● **Available data**
++++++++++

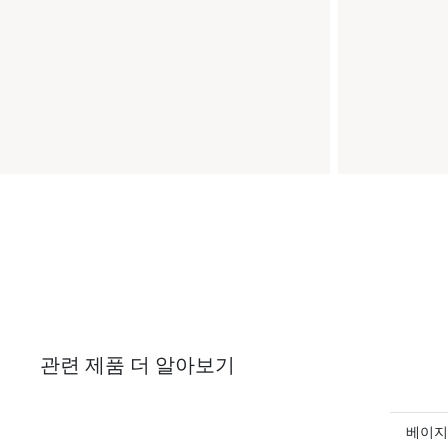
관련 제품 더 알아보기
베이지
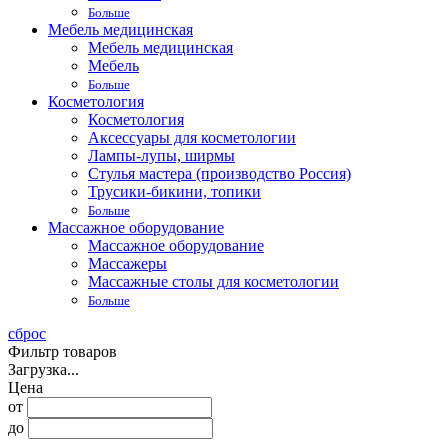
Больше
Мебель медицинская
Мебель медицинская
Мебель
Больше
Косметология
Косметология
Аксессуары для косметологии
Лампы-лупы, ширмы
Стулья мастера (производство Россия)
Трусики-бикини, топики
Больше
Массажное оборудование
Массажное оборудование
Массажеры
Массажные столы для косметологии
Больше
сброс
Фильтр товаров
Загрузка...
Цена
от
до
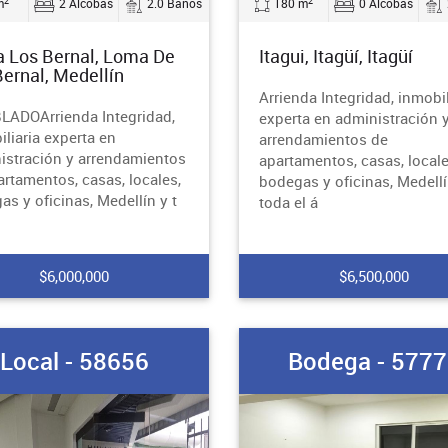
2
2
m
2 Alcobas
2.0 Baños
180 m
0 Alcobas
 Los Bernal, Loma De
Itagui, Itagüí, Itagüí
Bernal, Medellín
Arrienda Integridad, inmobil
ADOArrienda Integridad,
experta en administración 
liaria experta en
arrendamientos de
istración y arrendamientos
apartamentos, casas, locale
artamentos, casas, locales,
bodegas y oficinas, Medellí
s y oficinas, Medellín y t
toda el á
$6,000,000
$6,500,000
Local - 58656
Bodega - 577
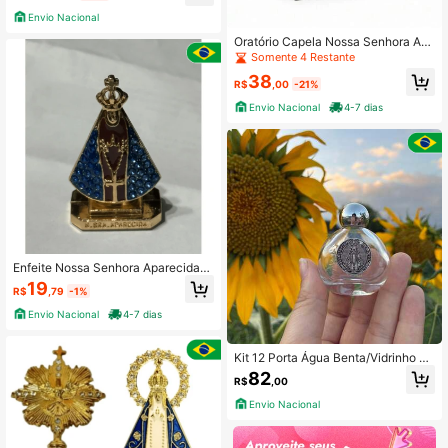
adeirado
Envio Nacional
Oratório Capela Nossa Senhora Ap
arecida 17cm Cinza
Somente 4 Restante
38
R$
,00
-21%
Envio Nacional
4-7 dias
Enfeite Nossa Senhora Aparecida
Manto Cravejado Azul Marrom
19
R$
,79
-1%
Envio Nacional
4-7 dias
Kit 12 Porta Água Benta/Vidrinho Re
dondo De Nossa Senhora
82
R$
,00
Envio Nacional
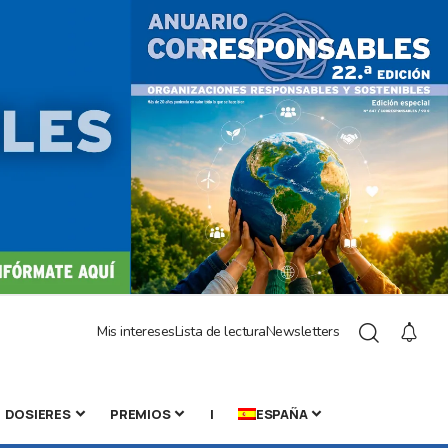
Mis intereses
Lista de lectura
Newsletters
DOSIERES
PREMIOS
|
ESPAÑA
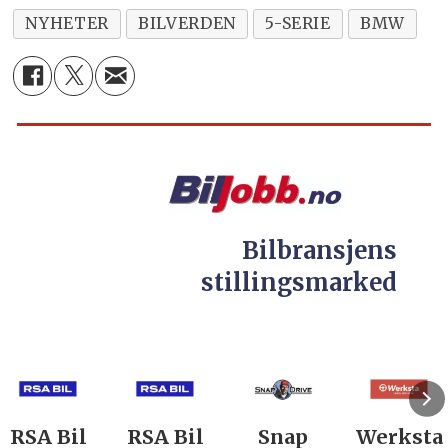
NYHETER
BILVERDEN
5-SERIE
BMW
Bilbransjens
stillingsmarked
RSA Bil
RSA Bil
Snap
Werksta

++++++++++

● **Work request**
Please print each entry exactly as it stands, without the pictures.

● **Exercise result**
관련 제품 더 알아보기
베이지
Больше
Мебель медицинская
Мебель медицинская
Мебель
Больше
Косметология
Косметология
Аксессуары для косметологии
Лампы-лупы, ширмы
Стулья мастера (производство Россия)
Трусики-бикини, топики
Больше
Массажное оборудование
Массажное оборудование
Массажеры
Массажные столы для косметологии
Больше
сброс
Фильтр товаров
Загрузка...
Цена
от
до
2
2
m
2 Alcobas
2.0 Baños
180 m
0 Alcobas
 Los Bernal, Loma De
Itagui, Itagüí, Itagüí
Bernal, Medellín
Arrienda Integridad, inmobil
ADOArrienda Integridad,
experta en administración 
liaria experta en
arrendamientos de
istración y arrendamientos
apartamentos, casas, locale
artamentos, casas, locales,
bodegas y oficinas, Medellí
s y oficinas, Medellín y t
toda el á
$6,000,000
$6,500,000
Local - 58656
Bodega - 577
adeirado
Envio Nacional
Oratório Capela Nossa Senhora Ap
arecida 17cm Cinza
Somente 4 Restante
38
R$
,00
-21%
Envio Nacional
4-7 dias
Enfeite Nossa Senhora Aparecida
Manto Cravejado Azul Marrom
19
R$
,79
-1%
Envio Nacional
4-7 dias
Kit 12 Porta Água Benta/Vidrinho Re
dondo De Nossa Senhora
82
R$
,00
Envio Nacional
Mis intereses
Lista de lectura
Newsletters
DOSIERES
PREMIOS
|
ESPAÑA
NYHETER
BILVERDEN
5-SERIE
BMW
Bilbransjens
stillingsmarked
RSA Bil
RSA Bil
Snap
Werksta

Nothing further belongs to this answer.